The refunds result from a legal challenge by Noble Energy. Noble contended fracturing companies were charging it sales tax on fracturing materials such as sand but argued there was no purchase of tangible personal property.

In fracturing, fluids are injected into underground under high pressure, leaving behind sand that props open cracks to facilitate flow of oil and gas.

The Colorado Court of Appeals last year agreed with a district court ruling that the sand was not tangible personal property, but an inseparable part of the fracturing process that is the “true object” of the transaction. Noble doesn’t acquire the sand that is left behind underground because it doesn’t own the land where it operates wells, the appeals court ruled.

I’m not sure that anything can be done about this. Like the legislature did with fast food packaging, could this exemption be eliminated legislatvely? Even if that were possible for the future, Garfield County will still be out almost $4 million now, a huge bite from a general fund budget of less than $50 million. Noble Energy? Over $3 billion in revenues in 2010, $725 million net income.

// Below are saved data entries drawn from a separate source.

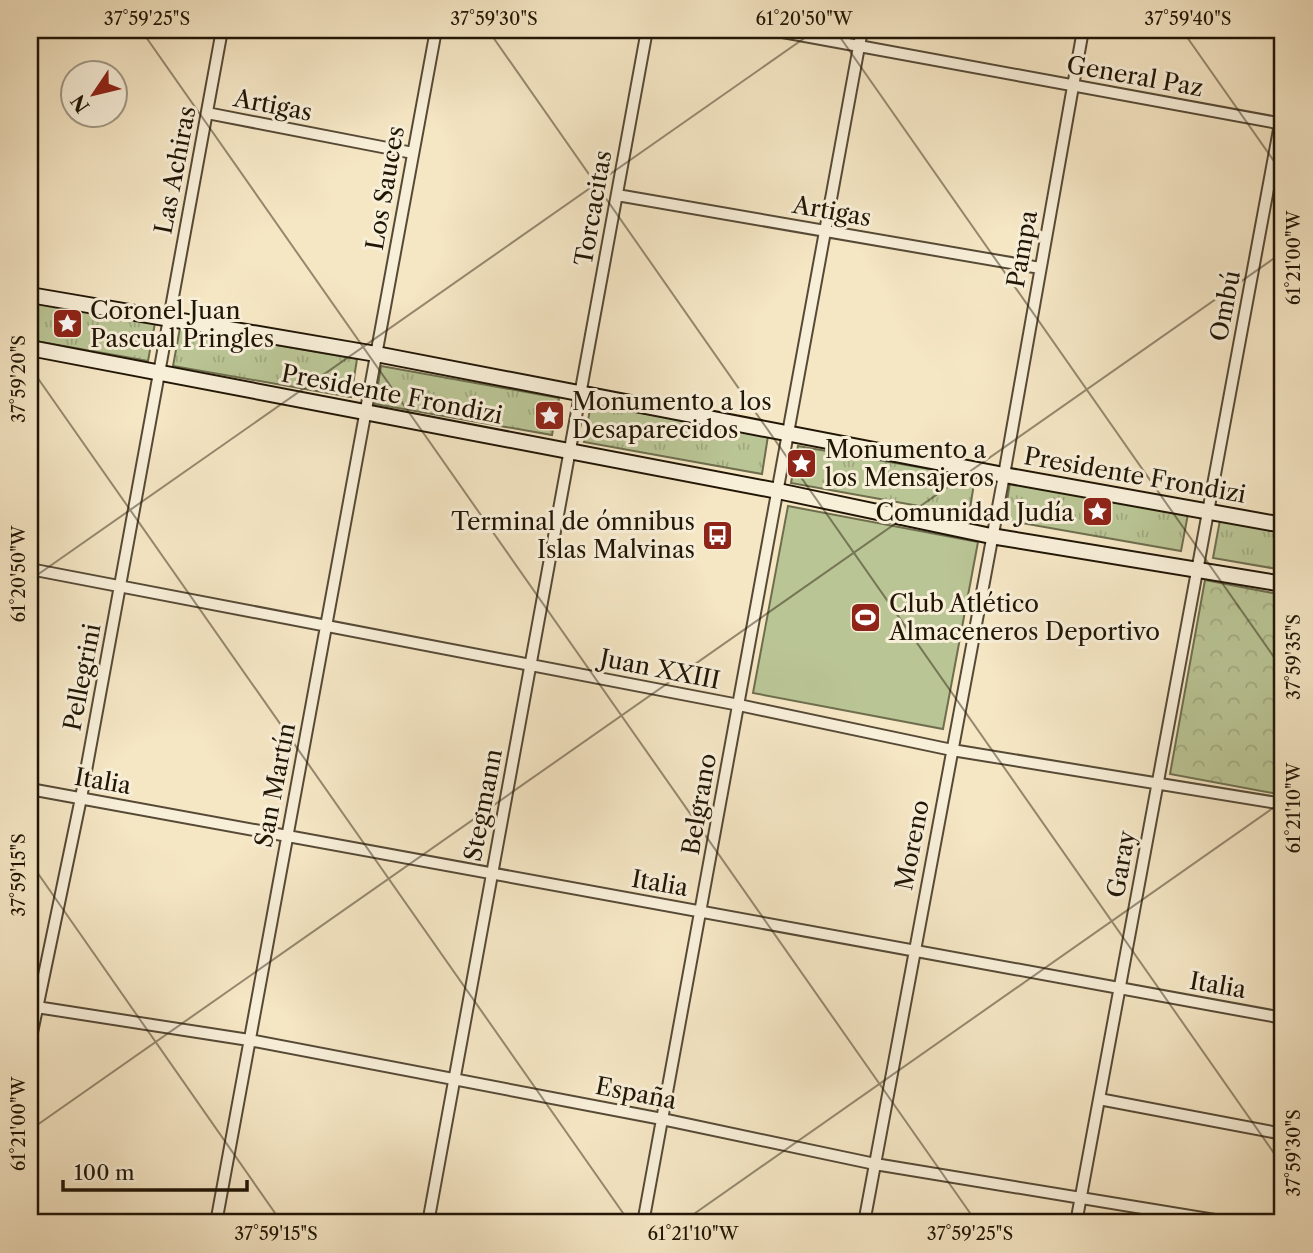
<svg xmlns="http://www.w3.org/2000/svg" width="1313" height="1253" font-family="'Libre Caslon Text',serif">
	<style>
		.grass { fill: url(#grass-tufts); stroke: #6e6e4e; stroke-width: 2 }
		.forest { fill: url(#forest-crowns); stroke: #6e6e4e; stroke-width: 2 }
		.pitch { fill: #bac595; stroke: #6e6e4e; stroke-width: 2 }
		.lines { fill: none; stroke-linecap: round; stroke-linejoin: round }
		.minor-casing { stroke: #564a36; stroke-width: 14 }
		.secondary-casing { stroke: #211606; stroke-width: 18 }
		.minor { stroke: #f8efd9; stroke-width: 10 }
		.secondary { stroke: #f8efd9; stroke-width: 14 }
		.ticks { fill: none; stroke: #211606; stroke-width: 2; stroke-opacity: 0.45 }
		.labels { text-anchor: middle; dominant-baseline: central; stroke-width: 6; stroke-linejoin: round; paint-order: stroke }
		.street-label { font-size: 24px; fill: #211606; stroke: #f8efd9 }
		.poi-label { font-size: 24px; fill: #211606; stroke: #f8efd9; text-anchor: start }
		.neatline { fill: none; stroke: #211606; stroke-width: 2.5 }
		.ticks-label { font-size: 18px; text-anchor: middle; fill: #211606 }
	</style>
	<defs>
		<pattern id="grass-tufts" width="24" height="20" patternUnits="userSpaceOnUse" patternTransform="scale(1.75)"><rect width="24" height="20" fill="#bac595"/><path d="M3 7l-1-3M5 7V3M7 7l1-3M15 17l-1-3M17 17v-4M19 17l1-3" fill="none" stroke="#a0a87f"/></pattern>
		<pattern id="forest-crowns" width="20" height="18" patternUnits="userSpaceOnUse" patternTransform="scale(1.75)"><rect width="20" height="18" fill="#bac595"/><path d="M2 6a3 3 0 1 1 6 0M12 15a3 3 0 1 1 6 0" fill="none" stroke="#a0a87f"/></pattern>
	</defs>
	<rect width="100%" height="100%" fill="#f5e6c4"/>
	<filter id="stains"><feTurbulence type="fractalNoise" baseFrequency=".00286" numOctaves="4"/><feColorMatrix values="0 0 0 0 .2 0 0 0 0 .09 0 0 0 0 .02 0 0 0 .5 -.17"/></filter>
	<radialGradient id="worn" r=".72"><stop offset=".6" stop-color="#630" stop-opacity="0"/><stop offset="1" stop-color="#630" stop-opacity=".3"/></radialGradient>
	<path class="grass" d="M 30,301 L 155,323 L 148,361 L 30,340 Z
		M 180,328 L 357,359 L 351,397 L 173,366 Z
		M 381,366 L 559,398 L 552,435 L 375,404 Z
		M 591,404 L 768,436 L 762,474 L 584,442 Z
		M 798,446 L 975,477 L 969,515 L 791,483 Z
		M 1010,482 L 1188,514 L 1181,551 L 1004,520 Z
		M 1220,520 L 1283,532 L 1283,570 L 1213,558 Z"/>
	<path class="forest" d="M 1205,580 L 1283,595 L 1283,795 L 1170,774 Z"/>
	<path class="pitch" d="M 788,506 L 978,542 L 943,729 L 753,693 Z"/>
	<g class="lines">
		<defs>
			<path id="minor" d="M 772,30 L 1283,124
				M 207,113 L 413,153
				M 617,195 L 1040,268
				M 30,569 L 739,705 L 952,750 L 1283,804
				M 30,789 L 1283,1018
				M 30,1006 L 249,1040 L 662,1119 L 875,1164 L 1233,1223
				M 30,1042 L 81,798 L 222,30
				M 1099,1099 L 1283,1134
				M 30,1222 L 37,1223
				M 216,1223 L 436,30
				M 428,1223 L 647,30
				M 643,1223 L 862,30
				M 864,1223 L 1004,475 L 1083,30
				M 1076,1223 L 1283,108"/>
			<path id="secondary" d="M 30,295 L 376,354 L 1004,475 L 1283,525
				M 30,348 L 778,491 L 991,536 L 1283,584"/>
		</defs>
		<use href="#minor" class="minor-casing"/>
		<use href="#secondary" class="secondary-casing"/>
		<use href="#minor" class="minor"/>
		<use href="#secondary" class="secondary"/>
	</g>
	<path class="ticks" d="M 141,30 L 977,1223M 488,30 L 1283,1166M 835,30 L 1283,670M 1182,30 L 1283,174M 30,31 L 32,30M 30,367 L 630,1223M 30,580 L 816,30M 30,862 L 282,1223M 30,1130 L 1283,252M 681,1223 L 1283,801"/>
	<defs>
		<symbol id="sight-square" viewBox="-11 -11 22 22"><rect x="-9" y="-9" width="18" height="18" rx="4" fill="#8f2418" stroke="#f8efd9"/><path d="M0-6L1.8-2.2L6-1.7L2.9 1.2L3.7 5.4L0 3.3L-3.7 5.4L-2.9 1.2L-6-1.7L-1.8-2.2Z" fill="#fff"/></symbol>
		<symbol id="bus-square" viewBox="-11 -11 22 22"><rect x="-9" y="-9" width="18" height="18" rx="4" fill="#8f2418" stroke="#f8efd9"/><path d="M-5-6H5V4H4V6H2V4H-2V6H-4V4H-5ZM-3.5-4V0h7V-4ZM-3.5 1.2v1.5H-2V1.2ZM2 1.2v1.5H3.5V1.2Z" fill="#fff"/></symbol>
		<symbol id="stadium-square" viewBox="-11 -11 22 22"><rect x="-9" y="-9" width="18" height="18" rx="4" fill="#8f2418" stroke="#f8efd9"/><path d="M0-5a6.5 5 0 1 0 0 10a6.5 5 0 1 0 0-10ZM-3.5-1.8h7v3.6h-7Z" fill="#fff"/></symbol>
	</defs>
	<g fill-rule="evenodd">
		<use href="#sight-square" x="50" y="306" width="35" height="35"/>
		<use href="#sight-square" x="532" y="398" width="35" height="35"/>
		<use href="#sight-square" x="784" y="446" width="35" height="35"/>
		<use href="#sight-square" x="1080" y="494" width="35" height="35"/>
		<use href="#bus-square" x="700" y="518" width="35" height="35"/>
		<use href="#stadium-square" x="848" y="600" width="35" height="35"/>
	</g>
	<g class="labels">
		<g class="street-label">
			<text transform="translate(1135 76) rotate(10)">General Paz</text>
			<text transform="translate(273 105) rotate(11)">Artigas</text>
			<text transform="translate(175 170) rotate(-79)">Las Achiras</text>
			<text transform="translate(385 188) rotate(-80)">Los Sauces</text>
			<text transform="translate(593 208) rotate(-80)">Torcacitas</text>
			<text transform="translate(832 211) rotate(10)">Artigas</text>
			<text transform="translate(1022 249) rotate(-80)">Pampa</text>
			<text transform="translate(1225 306) rotate(-79)">Ombú</text>
			<text transform="translate(392 394) rotate(11)">Presidente Frondizi</text>
			<text transform="translate(1135 475) rotate(10)">Presidente Frondizi</text>
			<text transform="translate(660 669) rotate(11)">Juan XXIII</text>
			<text transform="translate(82 677) rotate(-79)">Pellegrini</text>
			<text transform="translate(103 781) rotate(10)">Italia</text>
			<text transform="translate(275 785) rotate(-79)">San Martín</text>
			<text transform="translate(699 804) rotate(-80)">Belgrano</text>
			<text transform="translate(483 805) rotate(-79)">Stegmann</text>
			<text transform="translate(912 845) rotate(-79)">Moreno</text>
			<text transform="translate(1121 864) rotate(-80)">Garay</text>
			<text transform="translate(660 883) rotate(10)">Italia</text>
			<text transform="translate(1218 985) rotate(10)">Italia</text>
			<text transform="translate(636 1093) rotate(11)">España</text>
		</g>
		<g class="poi-label">
			<text x="90" y="310">Coronel Juan<tspan x="90" dy="28">Pascual Pringles</tspan></text>
			<text x="572" y="401">Monumento a los<tspan x="572" dy="28">Desaparecidos</tspan></text>
			<text x="825" y="449">Monumento a<tspan x="825" dy="28">los Mensajeros</tspan></text>
			<text x="1074" y="512" text-anchor="end">Comunidad Judía</text>
			<text x="695" y="521" text-anchor="end">Terminal de ómnibus<tspan x="695" dy="28">Islas Malvinas</tspan></text>
			<text x="889" y="603">Club Atlético<tspan x="889" dy="28">Almaceneros Deportivo</tspan></text>
		</g>
	</g>
	<rect width="1313" height="1253" fill="none" stroke="#f5e6c4" stroke-width="77"/>
	<g transform="translate(94 94) rotate(235)"><circle r="33" fill="#f8efd9" stroke="#a29885" stroke-width="2"/>
	<path d="M0-5L12 26L0 18L-12 26Z" fill="#8f2418"/>
	<text y="-10" font-size="19" font-weight="bold" text-anchor="middle" fill="#211606">N</text>
	</g>
	<path d="M63 1180v10h184v-10" fill="none" stroke="#211606" stroke-width="3.5"/>
	<text x="74" y="1180" font-size="21" fill="#211606" stroke="#f8efd9" stroke-width="5" paint-order="stroke">100 m</text>
	<rect x="38" y="38" width="1236" height="1176" class="neatline"/>
	<g class="ticks-label">
		<text x="147" y="25">37°59'25"S</text>
		<text x="494" y="25">37°59'30"S</text>
		<text x="804" y="25">61°20'50"W</text>
		<text x="1188" y="25">37°59'40"S</text>
		<text transform="translate(1294 258) rotate(-90)" y="6">61°21'00"W</text>
		<text transform="translate(19 379) rotate(-90)" y="6">37°59'20"S</text>
		<text transform="translate(19 574) rotate(-90)" y="6">61°20'50"W</text>
		<text transform="translate(1294 657) rotate(-90)" y="6">37°59'35"S</text>
		<text transform="translate(1294 808) rotate(-90)" y="6">61°21'10"W</text>
		<text transform="translate(19 875) rotate(-90)" y="6">37°59'15"S</text>
		<text transform="translate(19 1124) rotate(-90)" y="6">61°21'00"W</text>
		<text transform="translate(1294 1153) rotate(-90)" y="6">37°59'30"S</text>
		<text x="276" y="1240">37°59'15"S</text>
		<text x="693" y="1240">61°21'10"W</text>
		<text x="970" y="1240">37°59'25"S</text>
	</g>
	<rect width="100%" height="100%" filter="url(#stains)"/>
	<rect width="100%" height="100%" fill="url(#worn)"/>
</svg>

Even if there is no legal responsibility, doesn’t this company feel a moral responsibility to the communities from which it extracts profit? Couldn’t Noble, having won the legal principle it went to court to protect, now decide to not disproportionately hurt Garfield and other hurting Colorado energy-producing counties? Would it hurt them to show some largesse in “victory?”

It’s not for me to decide if Noble legally deserves the right to jerk this money out of our local communities’ needy hands, forcing new and unplanned cuts in already stretched budgets, but I surer than hell know who I feel sympathy for. And it’s not the giant multinational energy company.

Comments

4 thoughts on “Keep the sand: insult to injury?

  1. will be the children and families of Noble’s workers and those of the other oil companies who live in those areas and are already testing the limits of local infrastructure and services like schools.

    Way to go, Noble. Hopefully their employees realize they just got screwed by their employer.

  2. The issue sounds like David’s favorite “service or product” debate, waged in the gas fields.

    Noble says – and the court agrees – that the fracking materials are an integral part of the service of fracking, and so are taxed as a service – i.e. not taxed at all.  In theory under this ruling fracking fluid is a consumable, and the fracking company should be paying sales tax on whatever components go in to providing their service.

  3. It’s not just Noble, but all O&G companies will get the fracking rebate. Surely, the state got wacked as much as the local entities.

    Can’t this case go to the CO Supreme Court? It seems it would be worth fighting longer and harder over these millions of dollars of past and future tax collections. Either way, the counties/towns must have had lousy legal representation to have lost this case.

    Fracking fluid should be taxed — it is “consumed” by the drilling process.

    Watch, to show that they are “benevelent tyrants,” Noble and the others will try to buy some positive PR by throwing a few bucks around to the hardest hit agencies.